The international dimension of education is important in Ireland, which has one of the most trade dependant economies in the world. The Irish government has invested in the internationalization of the education system, both to promote the international activities and linkages of its colleges and to encourage students from overseas countries to study in Ireland. The number of international students visiting Ireland is increasing each year and students from all over the world are taking advantage of the higher education standard in Ireland coupled with the unique cultural experience. Overseas students receive a quality education in a friendly environment. They in turn enrich the educational experience of our own students and bring an international dimension to our campuses. Lifelong friendships and networks are formed between Irish and overseas students which later enhance the cultural and trade relationships between nations. Higher education in Ireland is benchmarked against the highest international standards and the employment market for graduates is a global one. For example Trinity College, Dublin (founded in 1592 while Shakespeare was writing Romeo and Juliet) is ranked 53rd in the World and 13th in Europe by the Times Higher Education Supplement University League Tables (53rd worldwide, up from 78th in 2006 in the THES-QS World University Rankings). Trinity College's School of Business http://www.business.tcd.ie/ was one of the first in Europe. Trinity business graduates are reaching top positions in world business. Within Ireland the Chief Executives of four out of the top five Irish Companies listed on the Dublin Stock Exchange are graduates of the Trinity School of Business. The Trinity MBA Programme http://www.trinitymba.com/ was ranked 70th in the world in the Financial Times' 2007 report.
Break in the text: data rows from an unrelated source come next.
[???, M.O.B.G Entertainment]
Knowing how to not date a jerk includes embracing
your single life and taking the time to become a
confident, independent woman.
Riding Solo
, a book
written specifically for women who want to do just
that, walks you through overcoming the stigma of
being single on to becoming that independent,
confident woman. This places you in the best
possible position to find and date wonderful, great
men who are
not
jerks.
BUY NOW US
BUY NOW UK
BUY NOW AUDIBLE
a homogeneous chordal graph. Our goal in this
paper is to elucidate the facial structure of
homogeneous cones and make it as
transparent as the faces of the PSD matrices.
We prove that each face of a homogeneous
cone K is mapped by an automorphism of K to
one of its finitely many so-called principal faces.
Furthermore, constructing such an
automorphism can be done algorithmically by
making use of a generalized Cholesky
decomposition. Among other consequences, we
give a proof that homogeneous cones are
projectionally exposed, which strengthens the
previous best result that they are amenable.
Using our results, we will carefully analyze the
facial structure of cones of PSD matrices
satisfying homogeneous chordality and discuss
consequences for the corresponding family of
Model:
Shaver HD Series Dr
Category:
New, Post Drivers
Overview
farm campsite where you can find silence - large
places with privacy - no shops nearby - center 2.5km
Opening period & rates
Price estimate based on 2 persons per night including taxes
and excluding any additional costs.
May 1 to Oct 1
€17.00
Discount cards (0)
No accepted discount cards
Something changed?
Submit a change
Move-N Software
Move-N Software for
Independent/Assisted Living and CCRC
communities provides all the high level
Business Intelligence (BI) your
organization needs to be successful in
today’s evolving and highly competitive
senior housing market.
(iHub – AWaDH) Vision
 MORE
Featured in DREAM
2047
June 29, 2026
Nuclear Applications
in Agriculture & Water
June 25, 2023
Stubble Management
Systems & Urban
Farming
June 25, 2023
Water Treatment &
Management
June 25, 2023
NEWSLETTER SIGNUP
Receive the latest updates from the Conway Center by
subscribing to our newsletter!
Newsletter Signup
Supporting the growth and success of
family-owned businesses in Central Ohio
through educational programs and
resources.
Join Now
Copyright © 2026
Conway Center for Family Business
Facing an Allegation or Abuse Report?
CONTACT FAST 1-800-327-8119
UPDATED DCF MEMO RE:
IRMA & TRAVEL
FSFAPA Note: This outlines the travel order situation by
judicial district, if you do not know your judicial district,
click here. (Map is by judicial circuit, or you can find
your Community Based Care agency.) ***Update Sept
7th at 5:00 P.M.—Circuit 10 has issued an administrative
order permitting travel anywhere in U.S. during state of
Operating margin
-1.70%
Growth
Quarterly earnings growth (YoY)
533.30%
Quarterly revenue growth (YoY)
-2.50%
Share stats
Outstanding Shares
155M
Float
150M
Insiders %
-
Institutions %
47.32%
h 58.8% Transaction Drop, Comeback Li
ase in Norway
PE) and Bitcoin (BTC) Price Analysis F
The Financial Times also ranked the programme 2nd globally for Value for Money, 7th globally for International Mobility and 17th globally for Career Progression. The intensive one year Trinity MBA program is designed for creative, articulate and strategically oriented young professionals and managers. Small class size - up to 40 students at a time ensures that everyone participates fully. The success of the Trinity MBA has pulled in top students from around the world - 64% percent of the 2007 students come from outside Ireland (40% non EU), - defining the multicultural nature of the programme. In addition 45% of participants were female.